◆ Passage shown

## Start

Bringing together storm tracks and clouds
We often talk about future climate change in terms of "global warming." But when it comes to the impacts of global warming, regional changes in winds and precipitation are more relevant. The latter depend on how the circulation of the atmosphere responds to increasing CO2. A workshop held in August in Grindelwald, Switzerland, looked at one aspect of the atmospheric circulation that is particularly relevant to those that live in the mid-latitudes: the storm tracks. The coupling of storm tracks with clouds received particular attention.
The storm tracks literally are what the word says. The idea is to trace an individual storm on a weather map on which it appears as a region of low surface pressure, with counter-clockwise winds around the pressure minimum in the Northern hemisphere (in the Southern hemisphere the winds are clockwise). By tracing many storms over a long period and superimposing their tracks on the same map, one can identify the regions in which storm activity is particularly high, i.e., the storm tracks. In the Northern hemisphere, there are actually two storm tracks, one over the Pacific and one over the Atlantic. The storms that make up the storm tracks vary in their intensity. The strongest ones are often associated with extreme weather events and bring heavy rainfall, strong surface winds and storm surges. One example is the 1962 North Sea Flood, when the passage of an extreme storm led to dike failures, pushed water into the city of Hamburg, and caused 347 deaths. The Columbus Day Storm along the Pacific Northwest coast and the Ash Wednesday Storm along the mid-Atlantic coast of the Unites States in the same year are other examples.
So one pressing question in storm track research is whether such extreme storms are the harbinger of future climate change, and whether they will occur more often as the planet warms. And, how do clouds determine the answer?
To answer this question, however, it is important to establish a fundamental understanding of the storm tracks and the processes that control them. This was one of the workshop's main motivations. The workshop brought together 100 scientists from all over the world. Each day was devoted to one particular question, with the question of the day posed in the morning and an hour-long discussion in the afternoon. The questions touched upon the processes that lead to the formation of storm tracks, the role of tropical convection, sea ice and the stratosphere, the representation of storm tracks in climate models, certain and uncertain aspects of climate model simulations of future storm track changes, the link between storm tracks and extreme events, and the coupling of storm tracks with clouds.
I here want to focus on the topic of clouds, because it is very much related to my own work and because it emerged as a new and exciting topic. Several talks took a large-scale climate perspective to show that the radiative heating from clouds is crucial for the response of the storm tracks to climate change. Another set of talks took a small-scale weather perspective and discussed how tightly coupled clouds and winds are within an individual storm, and how both radiative heating and the latent heat that is released when water vapor condenses to form a cloud affect the storm intensity and structure.
My own talk adapted the large-scale perspective and was based on a paper that I published with Tiffany Shaw earlier this year in Nature Geoscience (Voigt and Shaw, 2015). In that paper we showed that clouds lead to a poleward shift of the storm tracks under global warming. In this talk, we further showed that this cloud impact stems from a rise in high-level tropical ice clouds, a rise and poleward shift of high-level mid-latitude clouds, and an increase in low-level polar clouds. Crucial aspects of these cloud responses remain uncertain, however, illustrating the need to better understand how clouds will change in the future.

## End

◆ Material shown
## Start

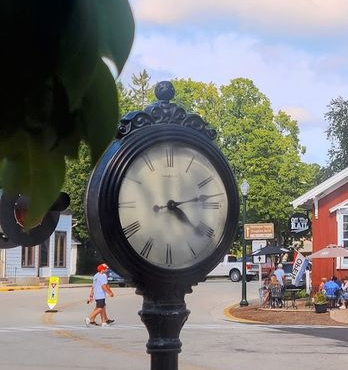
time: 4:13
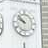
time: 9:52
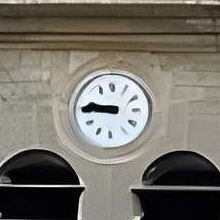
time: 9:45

## End
## Start

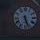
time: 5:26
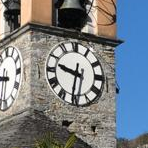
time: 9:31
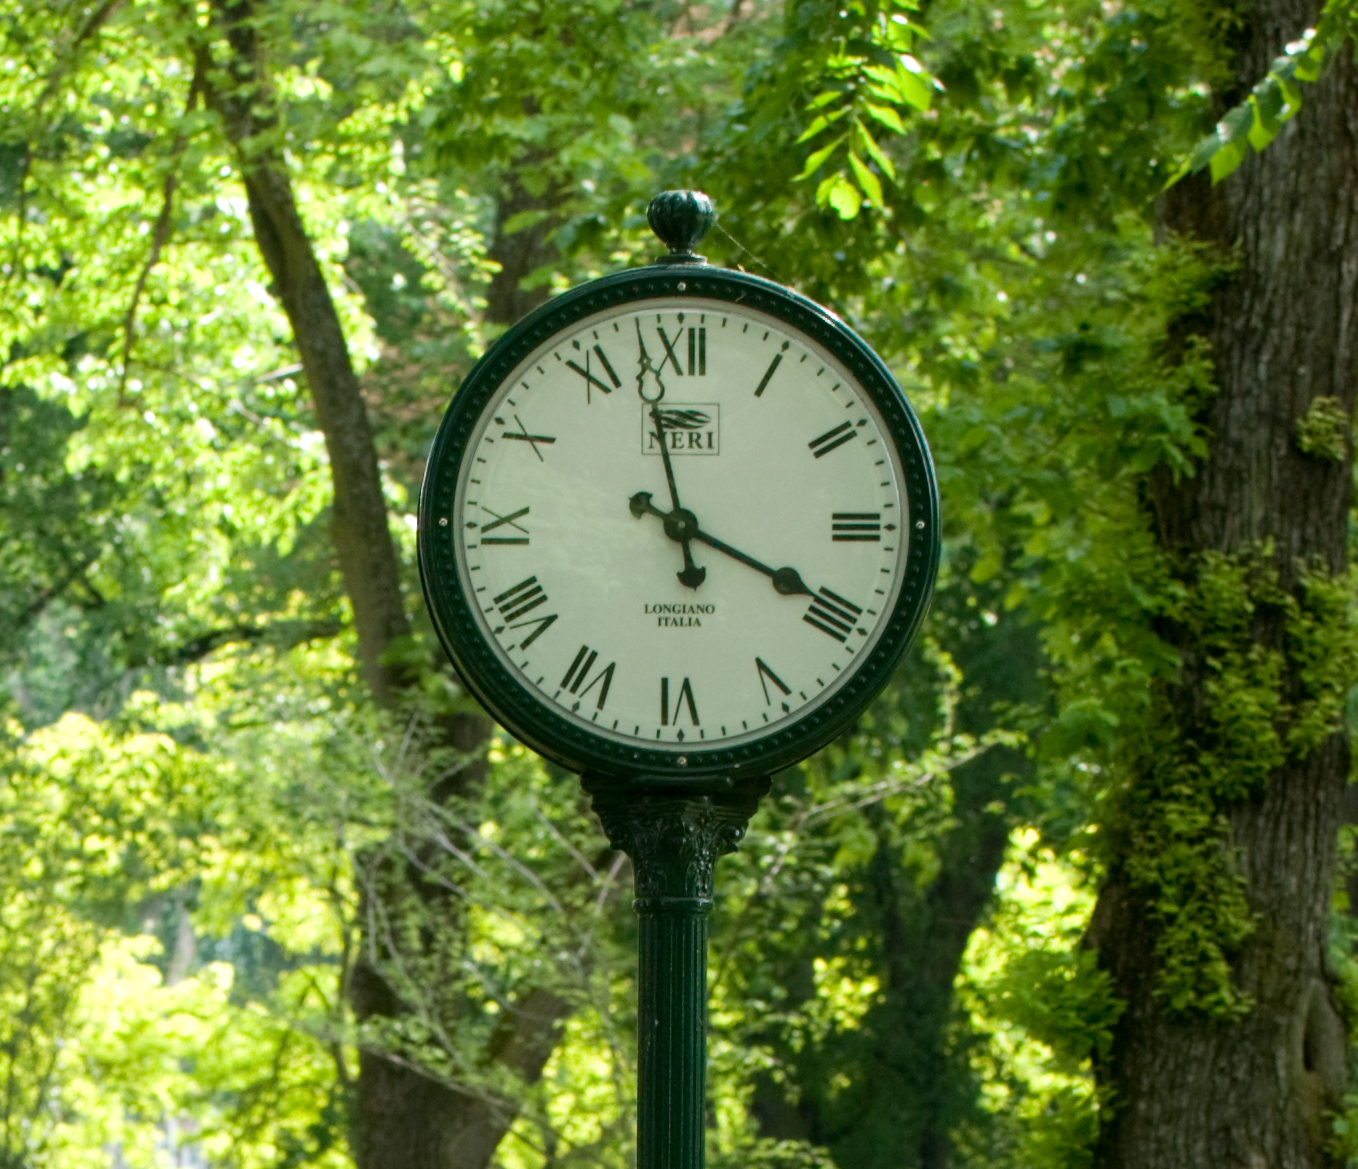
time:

## End

◆ Tasks
1 - In the storm track article, write out everything from "To answer this" down to "tracks with clouds.", renaming "scientists" as "researchers".
2 - Name every extreme storm event that the storm track article gives as an example.

◆ Results for the exercise
1 -
To answer this question, however, it is important to establish a fundamental understanding of the storm tracks and the processes that control them. This was one of the workshop's main motivations. The workshop brought together 100 researchers from all over the world. Each day was devoted to one particular question, with the question of the day posed in the morning and an hour-long discussion in the afternoon. The questions touched upon the processes that lead to the formation of storm tracks, the role of tropical convection, sea ice and the stratosphere, the representation of storm tracks in climate models, certain and uncertain aspects of climate model simulations of future storm track changes, the link between storm tracks and extreme events, and the coupling of storm tracks with clouds.

2 -
- The 1962 North Sea Flood
- The Columbus Day Storm
- The Ash Wednesday Storm